* [WHAT YOU ARE ASKED TO DO]
Answer these questions from the passage on science advisory committees below.
1. In which month's column was the point about good science not guaranteeing the "right thing" discussed?
2. What was the title of the report PITAC issued in 1999?
3. According to the 2005 cyber security report, toward what was the research portfolio unbalanced?
───── EXTRACTED TEXT ─────
In our September column we discussed the somewhat grim truth that good science and the presence of a rational argument do not guarantee that policymakers will do the "right thing" when crafting policy. The intersection of science and politics is fraught with compromise and trade-offs, and elected representatives will always seek to balance competing interests. While this might appear to diminish the importance of getting sound science and technical advice to policymakers, the reality is that science can have a significant impact on policy—particularly in the context of federal advisory committees. But not all panels and advisory boards are created equal.
In 1999, the President’s Information Technology Advisory Council (PITAC) issued a report, Information Technology Research: Investing in Our Future, reviewing the U.S. federal government’s investment in IT research and calling for substantial new investments in basic IT research. Six years later, a re-formed, newly populated PITAC issued a report on cyber security, calling the research portfolio unbalanced toward short-term investments and recommending modest new resources be dedicated toward long-term cyber security research. The 1999 report helped set in motion one of the largest increases in funding for IT basic research, while the 2005 cyber security report was largely ignored by policy leaders. In both cases these advisory committees had highly qualified members, produced well-grounded reports, and had specific recommendations. So what makes one advisory committee report successful, while another collects dust?
───── INFORMATION SUPPLIED ─────
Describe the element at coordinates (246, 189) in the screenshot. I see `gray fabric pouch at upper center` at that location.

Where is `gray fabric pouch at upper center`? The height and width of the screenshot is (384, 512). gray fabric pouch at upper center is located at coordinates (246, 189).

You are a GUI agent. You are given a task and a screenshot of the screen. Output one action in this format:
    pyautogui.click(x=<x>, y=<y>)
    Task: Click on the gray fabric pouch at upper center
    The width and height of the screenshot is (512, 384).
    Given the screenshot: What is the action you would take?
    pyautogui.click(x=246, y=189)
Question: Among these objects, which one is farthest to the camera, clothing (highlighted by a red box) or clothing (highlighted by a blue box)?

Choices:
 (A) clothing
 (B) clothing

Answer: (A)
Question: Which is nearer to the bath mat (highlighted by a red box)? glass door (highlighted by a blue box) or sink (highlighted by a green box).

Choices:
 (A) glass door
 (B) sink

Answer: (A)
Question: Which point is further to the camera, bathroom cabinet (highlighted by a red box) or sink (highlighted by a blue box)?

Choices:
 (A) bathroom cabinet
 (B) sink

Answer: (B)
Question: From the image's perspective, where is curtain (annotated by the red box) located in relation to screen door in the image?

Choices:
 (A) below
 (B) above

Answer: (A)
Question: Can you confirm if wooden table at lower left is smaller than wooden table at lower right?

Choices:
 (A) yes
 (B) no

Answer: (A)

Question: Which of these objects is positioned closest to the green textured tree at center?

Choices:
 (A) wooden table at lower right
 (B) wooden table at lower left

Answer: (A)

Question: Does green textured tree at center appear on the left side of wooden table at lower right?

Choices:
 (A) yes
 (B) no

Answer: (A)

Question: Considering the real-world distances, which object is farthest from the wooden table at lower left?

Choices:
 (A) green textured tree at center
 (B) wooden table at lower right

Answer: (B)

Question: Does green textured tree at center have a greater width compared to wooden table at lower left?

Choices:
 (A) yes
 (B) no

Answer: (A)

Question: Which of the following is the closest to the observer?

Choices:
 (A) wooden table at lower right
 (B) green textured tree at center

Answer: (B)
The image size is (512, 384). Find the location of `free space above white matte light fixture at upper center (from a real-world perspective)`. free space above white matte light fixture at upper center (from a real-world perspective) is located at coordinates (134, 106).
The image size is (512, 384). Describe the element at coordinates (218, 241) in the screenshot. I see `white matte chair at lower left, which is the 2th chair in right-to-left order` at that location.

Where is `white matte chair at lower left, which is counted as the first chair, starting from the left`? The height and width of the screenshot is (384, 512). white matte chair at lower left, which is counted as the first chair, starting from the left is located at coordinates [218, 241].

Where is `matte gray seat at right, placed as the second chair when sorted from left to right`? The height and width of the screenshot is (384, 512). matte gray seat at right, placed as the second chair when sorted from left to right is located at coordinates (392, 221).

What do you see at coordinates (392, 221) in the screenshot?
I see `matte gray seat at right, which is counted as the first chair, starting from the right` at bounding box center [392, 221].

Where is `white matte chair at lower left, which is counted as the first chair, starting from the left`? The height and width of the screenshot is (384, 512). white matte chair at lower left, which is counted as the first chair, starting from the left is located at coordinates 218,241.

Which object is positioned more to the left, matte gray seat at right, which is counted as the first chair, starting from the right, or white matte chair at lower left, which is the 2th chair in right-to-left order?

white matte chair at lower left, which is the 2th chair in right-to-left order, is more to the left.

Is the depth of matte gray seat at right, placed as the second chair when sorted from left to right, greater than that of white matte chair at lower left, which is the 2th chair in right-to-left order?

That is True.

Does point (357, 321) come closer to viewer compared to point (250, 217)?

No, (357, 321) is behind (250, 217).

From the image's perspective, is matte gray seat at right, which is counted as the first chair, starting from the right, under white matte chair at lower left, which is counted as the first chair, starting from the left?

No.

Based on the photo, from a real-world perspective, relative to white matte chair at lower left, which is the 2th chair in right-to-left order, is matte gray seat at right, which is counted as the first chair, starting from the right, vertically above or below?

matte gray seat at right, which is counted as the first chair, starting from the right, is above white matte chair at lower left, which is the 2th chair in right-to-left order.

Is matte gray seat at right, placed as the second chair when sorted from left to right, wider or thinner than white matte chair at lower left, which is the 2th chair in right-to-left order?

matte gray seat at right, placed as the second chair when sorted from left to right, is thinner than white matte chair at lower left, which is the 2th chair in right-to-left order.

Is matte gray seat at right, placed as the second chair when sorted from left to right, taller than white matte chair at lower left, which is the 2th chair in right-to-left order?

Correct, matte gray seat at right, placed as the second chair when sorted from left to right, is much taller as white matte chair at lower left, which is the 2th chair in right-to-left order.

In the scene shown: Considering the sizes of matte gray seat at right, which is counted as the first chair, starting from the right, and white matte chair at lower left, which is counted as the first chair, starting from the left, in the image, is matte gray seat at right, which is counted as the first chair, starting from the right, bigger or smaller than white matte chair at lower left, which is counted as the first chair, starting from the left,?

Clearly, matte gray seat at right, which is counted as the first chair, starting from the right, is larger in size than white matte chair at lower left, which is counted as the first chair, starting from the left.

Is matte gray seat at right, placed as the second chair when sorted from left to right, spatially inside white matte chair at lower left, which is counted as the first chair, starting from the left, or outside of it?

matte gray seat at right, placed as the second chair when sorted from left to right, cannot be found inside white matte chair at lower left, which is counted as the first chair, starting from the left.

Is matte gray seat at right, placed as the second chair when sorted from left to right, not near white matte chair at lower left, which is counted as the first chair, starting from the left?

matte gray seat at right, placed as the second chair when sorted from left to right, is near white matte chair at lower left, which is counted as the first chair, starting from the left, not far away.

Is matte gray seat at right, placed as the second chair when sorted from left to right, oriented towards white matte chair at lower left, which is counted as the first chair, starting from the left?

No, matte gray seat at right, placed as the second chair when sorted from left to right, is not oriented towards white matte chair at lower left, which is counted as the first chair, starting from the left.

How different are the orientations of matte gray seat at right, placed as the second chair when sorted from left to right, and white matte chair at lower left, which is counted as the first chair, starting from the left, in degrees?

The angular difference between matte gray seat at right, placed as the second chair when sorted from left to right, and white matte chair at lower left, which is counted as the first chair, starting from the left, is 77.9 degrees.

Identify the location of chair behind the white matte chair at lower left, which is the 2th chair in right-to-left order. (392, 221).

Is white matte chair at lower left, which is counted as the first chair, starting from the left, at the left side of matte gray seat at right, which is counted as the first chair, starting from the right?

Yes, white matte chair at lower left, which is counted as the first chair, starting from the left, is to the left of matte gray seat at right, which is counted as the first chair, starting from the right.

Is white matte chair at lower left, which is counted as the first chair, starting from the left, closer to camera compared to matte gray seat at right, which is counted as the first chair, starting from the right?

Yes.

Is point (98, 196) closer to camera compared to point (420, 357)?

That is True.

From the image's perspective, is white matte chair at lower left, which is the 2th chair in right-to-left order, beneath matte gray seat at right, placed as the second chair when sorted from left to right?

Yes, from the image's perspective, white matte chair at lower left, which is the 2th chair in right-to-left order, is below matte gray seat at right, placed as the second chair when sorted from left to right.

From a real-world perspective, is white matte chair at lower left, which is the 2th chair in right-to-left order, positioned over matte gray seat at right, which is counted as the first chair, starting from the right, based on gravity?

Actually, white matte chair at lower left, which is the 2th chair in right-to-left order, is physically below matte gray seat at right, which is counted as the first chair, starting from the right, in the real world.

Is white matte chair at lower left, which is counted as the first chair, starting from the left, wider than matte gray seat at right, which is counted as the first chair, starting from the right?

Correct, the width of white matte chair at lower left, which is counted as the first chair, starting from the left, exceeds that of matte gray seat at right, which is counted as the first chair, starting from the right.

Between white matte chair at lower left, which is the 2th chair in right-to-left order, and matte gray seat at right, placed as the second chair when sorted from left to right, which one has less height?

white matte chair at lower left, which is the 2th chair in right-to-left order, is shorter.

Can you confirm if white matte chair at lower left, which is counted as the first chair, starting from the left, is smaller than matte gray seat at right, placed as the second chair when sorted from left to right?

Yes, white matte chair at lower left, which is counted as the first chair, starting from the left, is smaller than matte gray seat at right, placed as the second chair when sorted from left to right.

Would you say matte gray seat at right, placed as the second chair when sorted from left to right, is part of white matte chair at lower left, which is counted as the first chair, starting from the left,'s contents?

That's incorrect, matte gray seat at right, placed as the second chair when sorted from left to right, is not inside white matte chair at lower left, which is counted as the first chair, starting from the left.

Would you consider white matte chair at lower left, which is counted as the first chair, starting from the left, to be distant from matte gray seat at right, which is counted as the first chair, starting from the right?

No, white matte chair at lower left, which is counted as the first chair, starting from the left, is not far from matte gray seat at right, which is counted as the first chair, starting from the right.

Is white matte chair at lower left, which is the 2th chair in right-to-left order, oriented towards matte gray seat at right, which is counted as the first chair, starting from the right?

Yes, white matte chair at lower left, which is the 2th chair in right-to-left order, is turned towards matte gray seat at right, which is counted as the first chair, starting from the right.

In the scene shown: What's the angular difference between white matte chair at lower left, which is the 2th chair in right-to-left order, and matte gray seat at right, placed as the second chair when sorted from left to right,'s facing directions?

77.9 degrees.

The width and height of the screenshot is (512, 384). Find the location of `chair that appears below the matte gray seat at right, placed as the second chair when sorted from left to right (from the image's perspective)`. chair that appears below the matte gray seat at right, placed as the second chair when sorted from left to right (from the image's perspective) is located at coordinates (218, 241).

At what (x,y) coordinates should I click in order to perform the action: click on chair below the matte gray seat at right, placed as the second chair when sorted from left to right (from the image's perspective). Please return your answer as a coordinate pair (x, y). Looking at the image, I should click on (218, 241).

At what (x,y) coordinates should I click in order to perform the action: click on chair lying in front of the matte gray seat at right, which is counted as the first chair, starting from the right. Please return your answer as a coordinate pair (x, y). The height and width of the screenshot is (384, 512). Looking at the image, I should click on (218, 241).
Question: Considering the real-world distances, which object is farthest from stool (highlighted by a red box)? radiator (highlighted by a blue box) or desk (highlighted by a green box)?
─────
* [SOLUTION FOR THIS EXERCISE]
1. September
2. Information Technology Research: Investing in Our Future
3. Short-term investments